* **TASK INSTRUCTIONS**:
Your task is to copy every line of the entries that contains "camera".

==== DATA LISTING ====

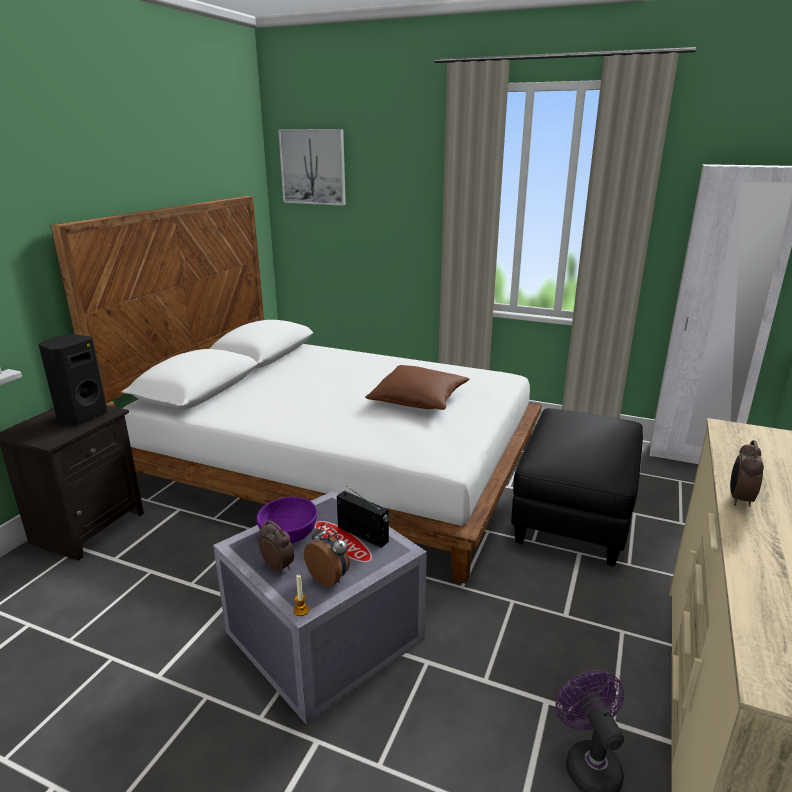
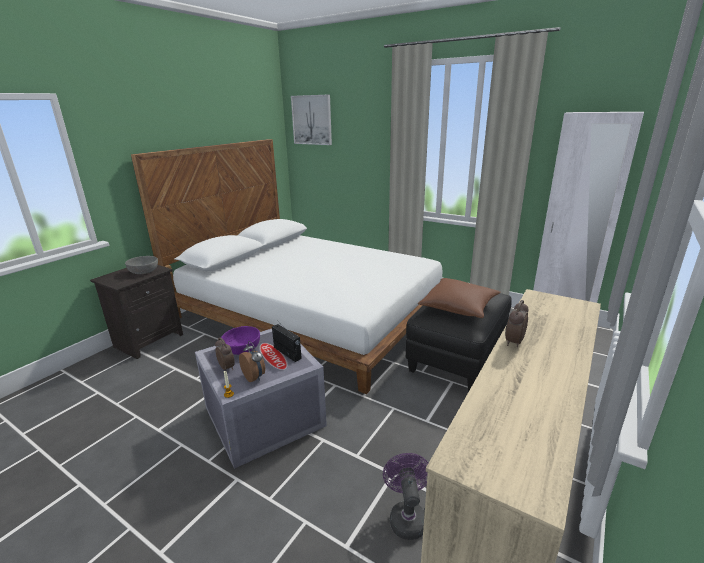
camera: 10 degrees right, 0 degrees up
(81, 416) = (144, 271): black speaker -> grey bowl
(418, 400) = (358, 273): brown pillow -> brown pillow (459, 307)

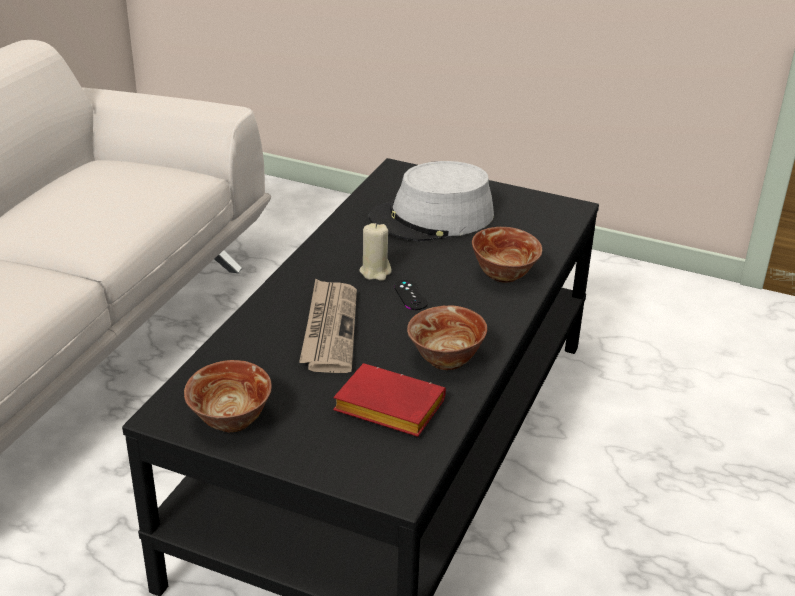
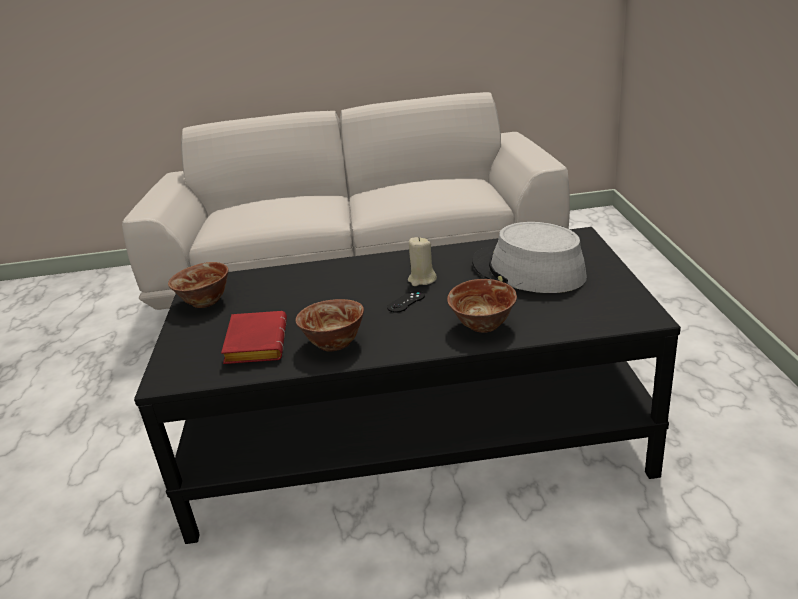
camera: 65 degrees right, 5 degrees down
(329, 329) = (331, 292): newspaper -> none

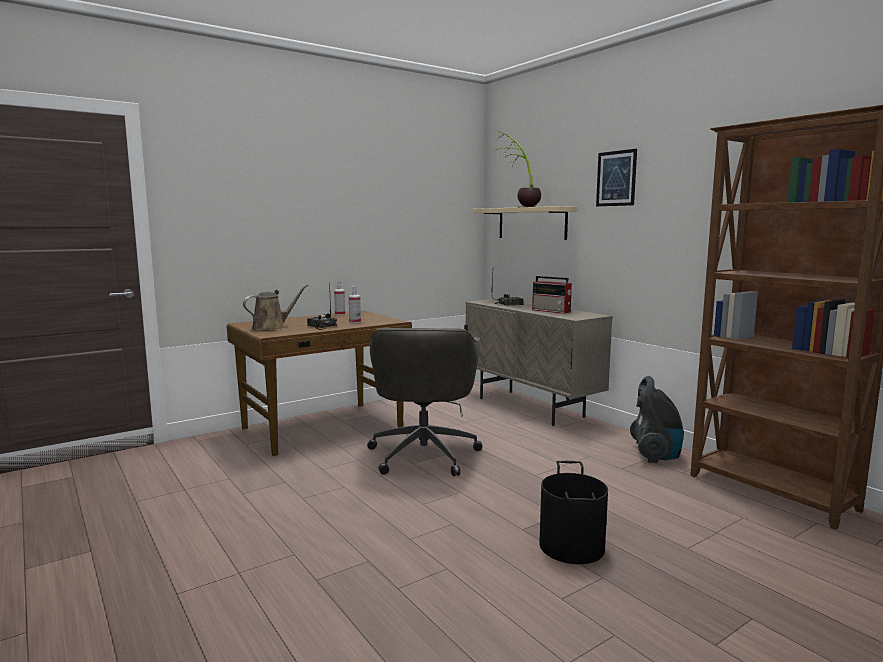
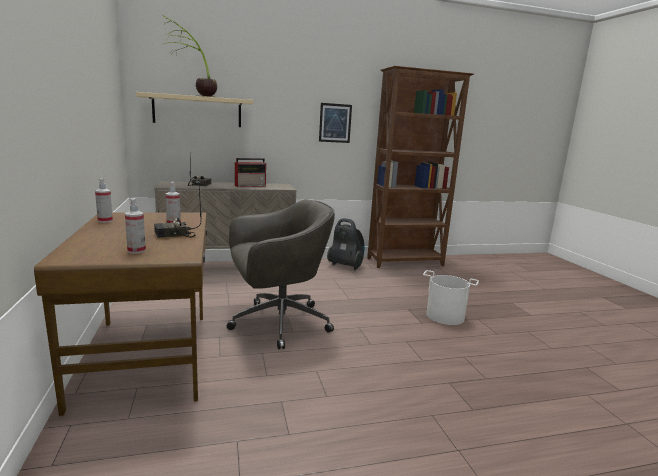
camera: 70 degrees left, 5 degrees up
(272, 328) = (136, 251): brown watering can -> spray bottle
(424, 453) = (277, 323): grey office chair -> grey office chair turned 45 degrees counterclockwise
(572, 546) = (445, 316): black bucket -> white bucket
(616, 178) = (287, 83): picture -> picture (335, 123)

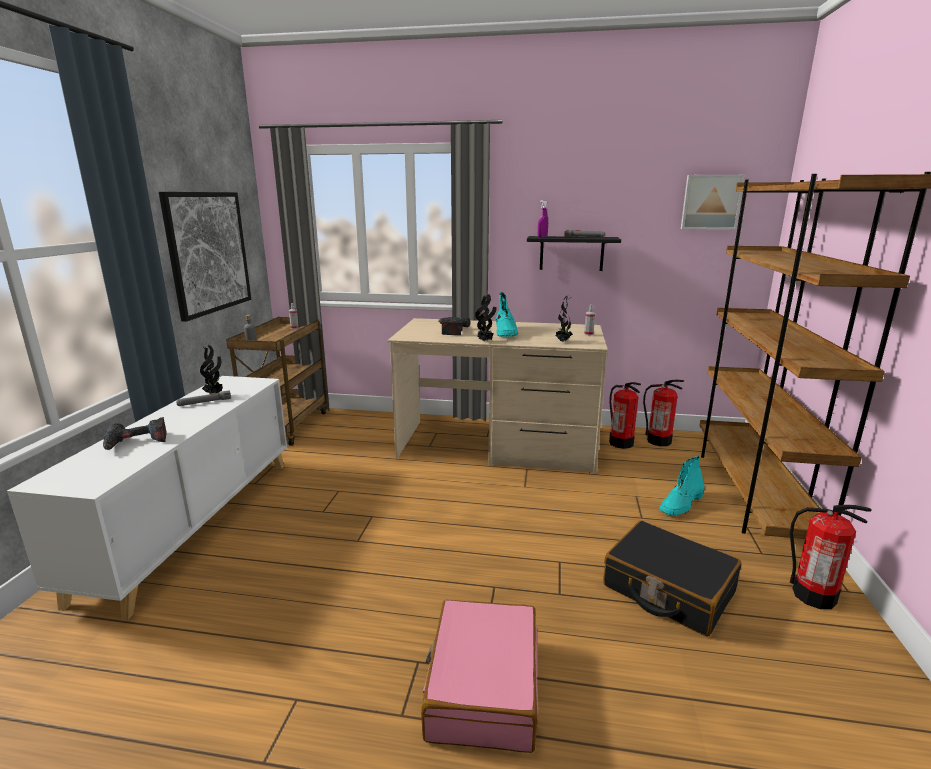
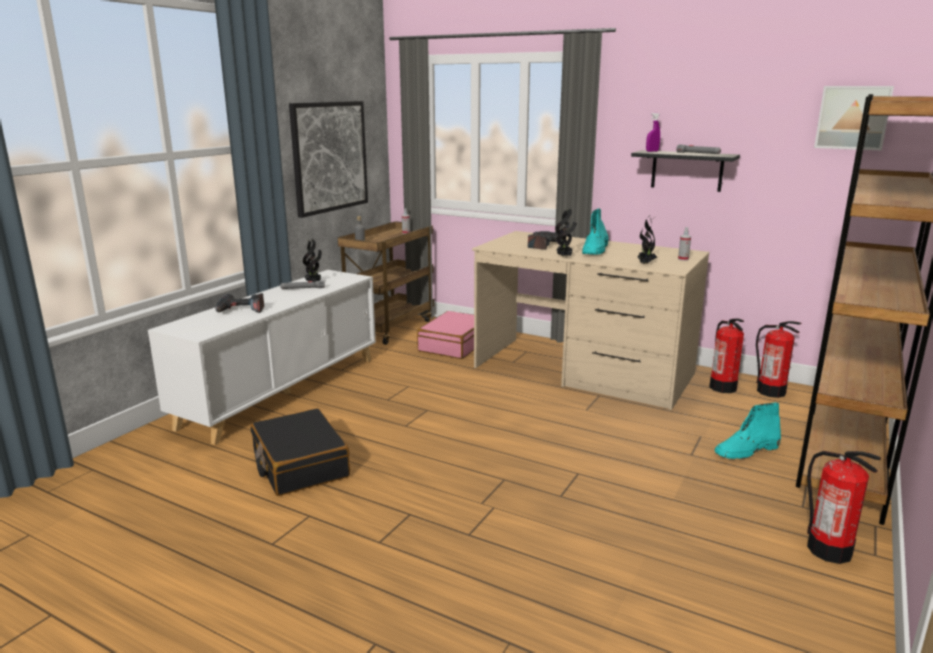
camera: 20 degrees right, 0 degrees up
(482, 686) = (451, 540): pink suitcase -> pink suitcase (454, 345)
(667, 589) = (670, 513): black suitcase -> black suitcase (299, 464)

====

* **WRITTEN RESPONSE**:
camera: 10 degrees right, 0 degrees up
camera: 65 degrees right, 5 degrees down
camera: 70 degrees left, 5 degrees up
camera: 20 degrees right, 0 degrees up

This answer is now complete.